Ricky Hatton will continue to shun the celebrity lifestyle as he seeks to establish himself as one of the finest champions in British boxing history.
Hatton will enhance his status next Saturday night in Boston if he dethrones the WBA welterweight champion Luis Collazo and becomes a major player in a second weight division.
But Hatton insists the recognition which goes hand in hand with such success does not interest him.
He said: "Being more well-known and popular has never been high on my agenda.
"I don't expect them to roll the red carpet out wherever I go. I just like simple stuff - and if I could achieve what I have achieved with fewer people knowing me, give me that any day of the week."
Hatton was hailed on both sides of the Atlantic for last year's win over Kostya Tszyu and last week picked up the prestigious American Boxing Writers' Fighter of the Year award.
But having only recently moved out of his parents' house in Hyde for a new place just around the corner, out of training Hatton remains happiest with his tight circle of friends down the local pub.
Hatton added: "People ask me 'Are you disappointed you haven't fought on terrestrial television because you could have become the kind of household name like Nigel Benn and Chris Eubank?'
"But the only difference is it would have made me more popular, and I would rather not have that. I have always had time to talk to people but I don't need anything else."

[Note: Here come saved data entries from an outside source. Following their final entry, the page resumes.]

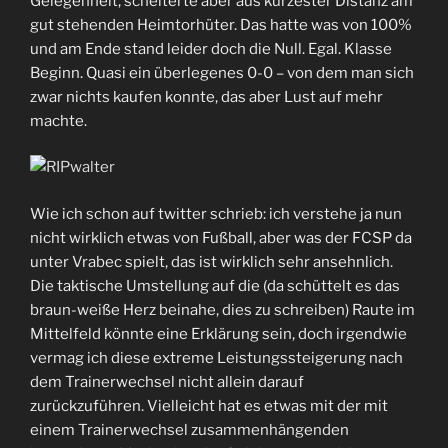
Gelegenheit, scheiterte aber aus kürzester Distanz am
gut stehenden Heimtorhüter. Das hatte was von 100%
und am Ende stand leider doch die Null. Egal. Klasse
Beginn. Quasi ein überlegenes 0-0 – von dem man sich
zwar nichts kaufen konnte, das aber Lust auf mehr
machte.
Wie ich schon auf twitter schrieb: ich verstehe ja nun
nicht wirklich etwas von Fußball, aber was der FCSP da
unter Vrabec spielt, das ist wirklich sehr ansehnlich.
Die taktische Umstellung auf die (da schüttelt es das
braun-weiße Herz beinahe, dies zu schreiben) Raute im
Mittelfeld könnte eine Erklärung sein, doch irgendwie
vermag ich diese extreme Leistungssteigerung nach
dem Trainerwechsel nicht allein darauf
zurückzuführen. Vielleicht hat es etwas mit der mit
einem Trainerwechsel zusammenhängenden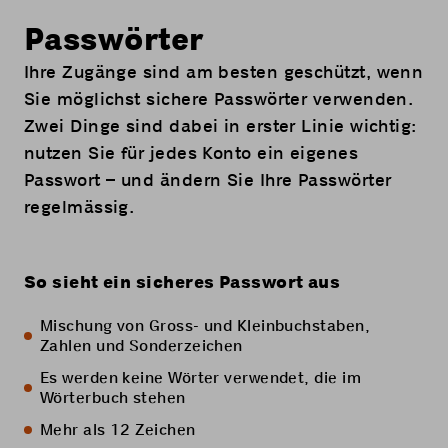
Passwörter
Ihre Zugänge sind am besten geschützt, wenn
Sie möglichst sichere Passwörter verwenden.
Zwei Dinge sind dabei in erster Linie wichtig:
nutzen Sie für jedes Konto ein eigenes
Passwort – und ändern Sie Ihre Passwörter
regelmässig.
So sieht ein sicheres Passwort aus
Mischung von Gross- und Kleinbuchstaben,
Zahlen und Sonderzeichen
Es werden keine Wörter verwendet, die im
Wörterbuch stehen
Mehr als 12 Zeichen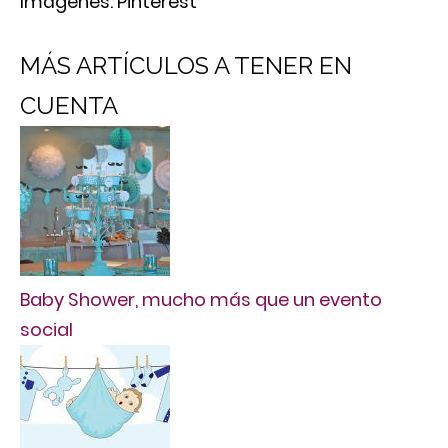
Imágenes: Pinterest
MÁS ARTÍCULOS A TENER EN
CUENTA
Baby Shower, mucho más que un evento
social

Hatton's grounded lifestyle has attracted criticism due to his habit of putting on almost two stones between fights - and for that reason, he believes reducing to the higher 147lb limit will suit him.
Hatton, who arrived in Boston on Sunday morning to complete preparations for his first fight on American soil for six years, added: "It has never been a problem making the weight.
"I don't help myself, because everybody knows I like my food and my pints. But I've got a good nutritionist and I am able to spend three months bringing my weight down gradually."